“I still have a problem with Sinn Fein’s association with the past and I said to myself, the time Sinn Fein gets in, I would emigrate,” a Pairc Mhuire resident tells local election hopeful Mark Lynch of Sinn Fein on the doorstep last Wednesday in Pairc Mhuire in Newbridge.
“It is hard to get over Sinn Fein’s past for people of my generation,” said Tony Thorpe, adding he prefers to vote for personalities not parties these days.
Seemingly unfazed and quick to respond, Mark, an Athgarvan man, replies that Sinn Fein are all about the future nowadays.
“We are trying to move on with things,” said Mark. “While our past is still there we want to look forward to the future.”
The big issues for Tony include the new water charges and meter installation.
“We won’t be getting meters in here so we will be getting an estimated bill.
“I’m not happy with that but when you take on the State you don’t win. The town I feel plays second fiddle to Naas.
“The pay parking we are told brings in €1.2m but €900,000 of that goes out for administration costs. That seems like a huge amount and where does all that money go? It’s mad.”
Neighbour Shelia Conroy shares Tony’s anxiety about the water bills and lists other issues including parking and the lack of youth facilities for the town.
“This water thing - Pairc Mhuire can’t get meters because the stop cocks are at the back of the houses.
“We are going to stuck with an estimated bill and that could be anything. It could be up to €500 for a family at least.

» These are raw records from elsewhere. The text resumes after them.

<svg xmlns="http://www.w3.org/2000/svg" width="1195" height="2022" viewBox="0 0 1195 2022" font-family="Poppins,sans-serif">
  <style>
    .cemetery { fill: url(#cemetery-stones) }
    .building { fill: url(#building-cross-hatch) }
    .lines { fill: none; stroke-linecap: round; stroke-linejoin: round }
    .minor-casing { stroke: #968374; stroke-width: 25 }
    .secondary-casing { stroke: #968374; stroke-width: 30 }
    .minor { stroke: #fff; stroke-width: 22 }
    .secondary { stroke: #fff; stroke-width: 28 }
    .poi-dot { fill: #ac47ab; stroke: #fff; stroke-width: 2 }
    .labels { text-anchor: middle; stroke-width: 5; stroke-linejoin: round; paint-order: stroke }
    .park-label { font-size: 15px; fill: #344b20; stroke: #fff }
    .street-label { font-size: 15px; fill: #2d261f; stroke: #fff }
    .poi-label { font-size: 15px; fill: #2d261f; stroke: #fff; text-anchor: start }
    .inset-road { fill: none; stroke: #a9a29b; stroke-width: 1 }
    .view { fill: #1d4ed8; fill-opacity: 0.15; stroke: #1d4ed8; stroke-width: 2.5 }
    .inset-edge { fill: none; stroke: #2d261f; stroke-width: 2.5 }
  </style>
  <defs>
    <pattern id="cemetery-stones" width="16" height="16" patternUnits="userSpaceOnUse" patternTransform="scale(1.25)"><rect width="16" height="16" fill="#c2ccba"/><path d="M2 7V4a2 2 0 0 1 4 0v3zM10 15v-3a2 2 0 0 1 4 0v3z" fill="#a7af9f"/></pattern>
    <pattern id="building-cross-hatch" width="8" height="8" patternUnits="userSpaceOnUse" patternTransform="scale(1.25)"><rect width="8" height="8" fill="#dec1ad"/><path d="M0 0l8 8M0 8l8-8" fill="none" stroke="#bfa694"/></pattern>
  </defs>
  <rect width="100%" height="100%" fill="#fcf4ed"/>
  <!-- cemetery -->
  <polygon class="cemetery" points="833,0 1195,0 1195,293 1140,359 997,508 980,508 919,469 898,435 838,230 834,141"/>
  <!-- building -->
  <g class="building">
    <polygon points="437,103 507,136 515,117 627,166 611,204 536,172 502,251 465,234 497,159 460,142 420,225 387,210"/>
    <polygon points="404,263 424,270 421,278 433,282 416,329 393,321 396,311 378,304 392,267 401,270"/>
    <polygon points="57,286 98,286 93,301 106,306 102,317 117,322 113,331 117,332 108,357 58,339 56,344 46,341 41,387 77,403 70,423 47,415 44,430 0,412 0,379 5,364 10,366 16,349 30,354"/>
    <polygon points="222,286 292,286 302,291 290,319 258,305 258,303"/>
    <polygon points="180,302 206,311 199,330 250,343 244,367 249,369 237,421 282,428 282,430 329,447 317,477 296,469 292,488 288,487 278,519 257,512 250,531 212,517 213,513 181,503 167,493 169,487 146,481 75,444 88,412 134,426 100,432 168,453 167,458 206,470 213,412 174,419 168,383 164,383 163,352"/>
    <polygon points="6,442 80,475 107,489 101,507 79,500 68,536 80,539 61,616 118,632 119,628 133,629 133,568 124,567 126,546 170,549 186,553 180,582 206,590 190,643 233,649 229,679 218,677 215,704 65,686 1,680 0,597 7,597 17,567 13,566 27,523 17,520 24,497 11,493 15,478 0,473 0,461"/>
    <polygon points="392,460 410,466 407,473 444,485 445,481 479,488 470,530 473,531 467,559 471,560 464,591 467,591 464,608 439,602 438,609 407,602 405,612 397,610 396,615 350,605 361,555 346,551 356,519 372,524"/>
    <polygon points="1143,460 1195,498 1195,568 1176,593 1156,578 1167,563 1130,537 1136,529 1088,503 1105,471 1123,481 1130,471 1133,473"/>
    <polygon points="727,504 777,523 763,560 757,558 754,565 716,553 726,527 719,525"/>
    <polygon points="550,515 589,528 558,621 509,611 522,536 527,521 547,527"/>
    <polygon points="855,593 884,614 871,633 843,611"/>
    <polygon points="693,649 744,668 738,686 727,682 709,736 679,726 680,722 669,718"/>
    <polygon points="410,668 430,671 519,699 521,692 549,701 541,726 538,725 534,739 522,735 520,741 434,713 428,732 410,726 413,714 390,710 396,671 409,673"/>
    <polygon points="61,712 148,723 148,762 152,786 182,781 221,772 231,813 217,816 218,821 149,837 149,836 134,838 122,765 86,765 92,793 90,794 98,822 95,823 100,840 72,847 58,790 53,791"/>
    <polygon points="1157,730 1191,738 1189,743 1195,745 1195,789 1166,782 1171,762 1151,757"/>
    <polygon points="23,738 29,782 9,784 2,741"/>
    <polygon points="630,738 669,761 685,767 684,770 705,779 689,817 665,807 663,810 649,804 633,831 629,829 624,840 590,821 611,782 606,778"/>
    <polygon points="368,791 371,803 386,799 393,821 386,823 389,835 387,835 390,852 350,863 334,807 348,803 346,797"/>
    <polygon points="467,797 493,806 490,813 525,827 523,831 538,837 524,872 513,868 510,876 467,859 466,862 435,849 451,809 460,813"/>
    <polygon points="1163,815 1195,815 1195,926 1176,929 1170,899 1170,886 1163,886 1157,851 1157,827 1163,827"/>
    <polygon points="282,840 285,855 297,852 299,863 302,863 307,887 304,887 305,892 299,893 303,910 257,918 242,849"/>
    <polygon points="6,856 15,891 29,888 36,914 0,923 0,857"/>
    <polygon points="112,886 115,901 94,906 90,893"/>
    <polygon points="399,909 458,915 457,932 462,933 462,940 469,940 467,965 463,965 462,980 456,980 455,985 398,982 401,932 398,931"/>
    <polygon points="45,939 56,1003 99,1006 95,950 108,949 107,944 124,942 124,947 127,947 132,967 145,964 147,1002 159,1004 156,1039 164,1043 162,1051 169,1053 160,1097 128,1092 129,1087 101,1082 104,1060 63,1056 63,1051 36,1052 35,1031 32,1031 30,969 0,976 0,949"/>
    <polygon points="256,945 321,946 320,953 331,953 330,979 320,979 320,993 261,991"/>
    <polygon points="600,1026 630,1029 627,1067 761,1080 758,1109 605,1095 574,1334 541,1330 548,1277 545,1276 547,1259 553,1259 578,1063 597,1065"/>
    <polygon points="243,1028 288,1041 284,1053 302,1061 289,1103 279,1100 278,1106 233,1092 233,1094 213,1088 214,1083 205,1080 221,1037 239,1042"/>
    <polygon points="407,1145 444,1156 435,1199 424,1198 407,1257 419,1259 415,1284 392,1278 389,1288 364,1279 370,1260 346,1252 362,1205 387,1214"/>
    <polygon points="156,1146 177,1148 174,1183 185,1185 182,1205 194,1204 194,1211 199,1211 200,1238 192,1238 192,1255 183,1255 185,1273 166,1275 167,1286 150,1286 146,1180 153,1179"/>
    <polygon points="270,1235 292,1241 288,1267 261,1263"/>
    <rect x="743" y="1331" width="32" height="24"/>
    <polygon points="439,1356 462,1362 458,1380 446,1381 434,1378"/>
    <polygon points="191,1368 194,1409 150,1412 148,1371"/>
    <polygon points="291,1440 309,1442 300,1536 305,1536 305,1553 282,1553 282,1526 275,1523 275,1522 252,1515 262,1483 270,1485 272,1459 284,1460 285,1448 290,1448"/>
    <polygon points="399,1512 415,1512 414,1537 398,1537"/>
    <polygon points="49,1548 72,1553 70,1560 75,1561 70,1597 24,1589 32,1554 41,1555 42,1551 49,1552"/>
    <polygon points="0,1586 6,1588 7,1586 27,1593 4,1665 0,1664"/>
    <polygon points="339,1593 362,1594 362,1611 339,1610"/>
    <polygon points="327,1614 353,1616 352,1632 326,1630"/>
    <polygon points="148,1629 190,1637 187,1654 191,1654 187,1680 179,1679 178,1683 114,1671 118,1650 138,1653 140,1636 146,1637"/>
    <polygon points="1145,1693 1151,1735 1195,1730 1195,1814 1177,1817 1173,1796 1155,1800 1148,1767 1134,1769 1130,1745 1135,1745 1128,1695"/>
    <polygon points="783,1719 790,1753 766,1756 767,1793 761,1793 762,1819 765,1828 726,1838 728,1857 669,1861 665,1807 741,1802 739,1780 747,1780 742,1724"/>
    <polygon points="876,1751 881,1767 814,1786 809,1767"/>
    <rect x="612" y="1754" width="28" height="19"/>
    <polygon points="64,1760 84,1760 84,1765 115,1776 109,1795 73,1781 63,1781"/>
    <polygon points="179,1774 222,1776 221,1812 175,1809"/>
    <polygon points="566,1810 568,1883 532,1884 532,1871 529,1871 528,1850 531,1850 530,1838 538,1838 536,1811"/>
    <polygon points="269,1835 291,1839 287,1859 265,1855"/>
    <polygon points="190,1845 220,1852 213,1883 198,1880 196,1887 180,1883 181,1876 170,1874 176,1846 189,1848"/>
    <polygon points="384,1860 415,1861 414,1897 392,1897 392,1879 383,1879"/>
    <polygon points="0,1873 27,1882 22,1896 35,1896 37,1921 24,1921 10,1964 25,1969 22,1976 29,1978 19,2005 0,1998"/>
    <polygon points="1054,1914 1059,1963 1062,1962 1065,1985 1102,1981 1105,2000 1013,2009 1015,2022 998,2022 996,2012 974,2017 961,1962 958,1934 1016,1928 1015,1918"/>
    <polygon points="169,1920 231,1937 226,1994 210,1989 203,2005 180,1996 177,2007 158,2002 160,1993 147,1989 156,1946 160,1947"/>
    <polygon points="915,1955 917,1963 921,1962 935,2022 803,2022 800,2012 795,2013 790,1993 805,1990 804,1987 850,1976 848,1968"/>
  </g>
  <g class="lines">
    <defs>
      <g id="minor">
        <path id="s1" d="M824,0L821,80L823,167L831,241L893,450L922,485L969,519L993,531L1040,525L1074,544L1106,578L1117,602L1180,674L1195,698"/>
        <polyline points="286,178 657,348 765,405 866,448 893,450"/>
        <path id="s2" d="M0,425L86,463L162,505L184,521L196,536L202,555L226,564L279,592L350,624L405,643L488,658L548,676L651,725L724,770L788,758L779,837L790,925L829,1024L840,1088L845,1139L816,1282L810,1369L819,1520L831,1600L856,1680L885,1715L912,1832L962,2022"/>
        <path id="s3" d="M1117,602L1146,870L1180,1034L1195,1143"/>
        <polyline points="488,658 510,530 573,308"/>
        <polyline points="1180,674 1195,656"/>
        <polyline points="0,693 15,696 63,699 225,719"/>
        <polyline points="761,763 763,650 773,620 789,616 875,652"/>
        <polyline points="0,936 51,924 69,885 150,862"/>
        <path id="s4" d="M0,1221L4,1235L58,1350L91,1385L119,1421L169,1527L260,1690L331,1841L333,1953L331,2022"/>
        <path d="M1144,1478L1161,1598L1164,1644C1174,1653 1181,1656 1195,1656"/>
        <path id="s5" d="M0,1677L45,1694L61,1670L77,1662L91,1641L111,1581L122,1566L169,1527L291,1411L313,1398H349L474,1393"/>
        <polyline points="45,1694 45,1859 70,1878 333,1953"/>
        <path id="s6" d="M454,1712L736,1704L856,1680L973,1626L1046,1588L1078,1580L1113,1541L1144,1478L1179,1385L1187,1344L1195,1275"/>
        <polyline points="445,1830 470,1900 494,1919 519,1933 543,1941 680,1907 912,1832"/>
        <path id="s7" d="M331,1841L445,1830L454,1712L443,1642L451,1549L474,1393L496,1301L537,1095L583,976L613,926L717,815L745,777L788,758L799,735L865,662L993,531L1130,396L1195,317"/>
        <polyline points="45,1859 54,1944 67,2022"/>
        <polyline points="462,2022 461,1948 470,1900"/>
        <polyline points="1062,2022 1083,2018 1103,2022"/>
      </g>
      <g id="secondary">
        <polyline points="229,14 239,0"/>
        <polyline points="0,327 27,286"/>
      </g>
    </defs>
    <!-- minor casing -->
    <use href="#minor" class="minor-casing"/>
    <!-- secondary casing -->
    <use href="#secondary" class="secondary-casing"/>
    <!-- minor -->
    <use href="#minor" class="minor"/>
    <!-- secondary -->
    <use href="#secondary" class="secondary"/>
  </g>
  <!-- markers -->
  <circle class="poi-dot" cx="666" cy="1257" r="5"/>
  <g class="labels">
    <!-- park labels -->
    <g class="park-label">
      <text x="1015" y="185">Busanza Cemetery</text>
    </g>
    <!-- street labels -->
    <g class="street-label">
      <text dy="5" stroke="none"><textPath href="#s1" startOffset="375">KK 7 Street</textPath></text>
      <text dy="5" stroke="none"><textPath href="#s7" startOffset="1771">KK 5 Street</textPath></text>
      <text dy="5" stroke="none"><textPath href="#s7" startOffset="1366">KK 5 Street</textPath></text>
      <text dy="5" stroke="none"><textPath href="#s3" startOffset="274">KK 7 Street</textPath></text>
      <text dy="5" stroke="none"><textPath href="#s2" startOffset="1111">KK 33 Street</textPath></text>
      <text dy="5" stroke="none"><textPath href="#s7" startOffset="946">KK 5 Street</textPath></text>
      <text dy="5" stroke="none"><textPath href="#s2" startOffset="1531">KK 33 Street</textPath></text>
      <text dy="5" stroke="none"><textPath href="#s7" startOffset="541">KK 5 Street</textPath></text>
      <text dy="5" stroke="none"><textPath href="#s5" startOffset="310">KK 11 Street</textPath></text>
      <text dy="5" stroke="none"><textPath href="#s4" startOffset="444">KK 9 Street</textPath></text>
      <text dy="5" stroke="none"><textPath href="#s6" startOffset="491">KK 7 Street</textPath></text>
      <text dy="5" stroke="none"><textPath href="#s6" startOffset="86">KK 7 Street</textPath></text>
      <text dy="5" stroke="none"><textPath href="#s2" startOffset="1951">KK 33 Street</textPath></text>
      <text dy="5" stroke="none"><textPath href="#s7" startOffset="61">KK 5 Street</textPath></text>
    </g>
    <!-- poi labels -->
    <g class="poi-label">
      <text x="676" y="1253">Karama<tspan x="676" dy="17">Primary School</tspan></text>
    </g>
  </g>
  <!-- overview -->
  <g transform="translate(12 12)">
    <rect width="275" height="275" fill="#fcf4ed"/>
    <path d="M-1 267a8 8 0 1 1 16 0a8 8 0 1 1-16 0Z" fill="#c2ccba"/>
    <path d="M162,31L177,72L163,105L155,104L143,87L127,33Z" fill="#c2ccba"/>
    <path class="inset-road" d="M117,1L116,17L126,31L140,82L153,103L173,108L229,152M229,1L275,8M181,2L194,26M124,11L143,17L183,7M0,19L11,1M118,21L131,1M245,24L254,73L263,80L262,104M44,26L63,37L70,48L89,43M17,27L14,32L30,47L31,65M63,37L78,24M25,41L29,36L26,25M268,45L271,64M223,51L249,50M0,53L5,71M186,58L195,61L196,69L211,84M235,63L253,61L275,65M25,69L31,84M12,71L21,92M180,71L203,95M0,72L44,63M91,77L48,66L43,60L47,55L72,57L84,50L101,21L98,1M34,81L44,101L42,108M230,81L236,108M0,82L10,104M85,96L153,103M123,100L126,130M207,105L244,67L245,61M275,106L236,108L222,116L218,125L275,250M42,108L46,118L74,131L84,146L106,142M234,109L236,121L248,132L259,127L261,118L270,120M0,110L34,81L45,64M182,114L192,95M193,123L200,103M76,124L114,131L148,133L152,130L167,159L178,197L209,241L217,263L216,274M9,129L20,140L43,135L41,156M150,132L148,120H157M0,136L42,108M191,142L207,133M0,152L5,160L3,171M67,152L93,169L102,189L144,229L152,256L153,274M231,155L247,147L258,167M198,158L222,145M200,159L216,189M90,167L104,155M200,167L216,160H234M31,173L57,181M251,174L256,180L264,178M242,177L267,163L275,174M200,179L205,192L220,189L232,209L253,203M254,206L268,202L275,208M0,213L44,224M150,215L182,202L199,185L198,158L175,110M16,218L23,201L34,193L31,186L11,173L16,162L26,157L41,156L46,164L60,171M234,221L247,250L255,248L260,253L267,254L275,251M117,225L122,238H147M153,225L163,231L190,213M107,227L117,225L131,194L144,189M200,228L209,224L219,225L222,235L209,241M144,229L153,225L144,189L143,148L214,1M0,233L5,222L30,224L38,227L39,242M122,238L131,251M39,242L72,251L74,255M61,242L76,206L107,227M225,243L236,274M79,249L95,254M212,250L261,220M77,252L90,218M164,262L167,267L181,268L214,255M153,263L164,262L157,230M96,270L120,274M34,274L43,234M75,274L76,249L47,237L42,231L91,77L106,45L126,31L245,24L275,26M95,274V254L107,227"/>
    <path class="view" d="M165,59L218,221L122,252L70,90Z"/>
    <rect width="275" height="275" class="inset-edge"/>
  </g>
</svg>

“We are years campaigning for a skateboard park and we are still talking about the town hall.
“We have no swimming pool in Newbridge. Parking is another major problem there are days here when you can’t get in or out.
“One day my husband parked outside our house and got a ticket. I have no faith in Fine Gael and Labour went back on every thing. They must think we are stupid.”
Mark, who runs his own printing and office supplies business, responds that it is important to get a new team in and shake things up a little and ‘get new ideas in there’.
An elderly gentleman further up, who did not wish to give his name, tells Mark he would not vote for Sinn Fein if they were last on the list because of the politics of the party.
“Armalite in one hand and a ballot box in the other - they haven’t changed,” he said. “I am very dissatisfied with everything it has been a failure up to now.”
Taking it in his stride Mark responded that times have changed.
“We are not going around making false promises,” he said. “It is about the future of our town and not the past.”
Lastly we catch a resident out mowing the lawn who says he is ‘happy enough’ with things.
“I have to give Sinn Fein a lot of marks,” he said. “I thought at one time I had no time for them but that has changed.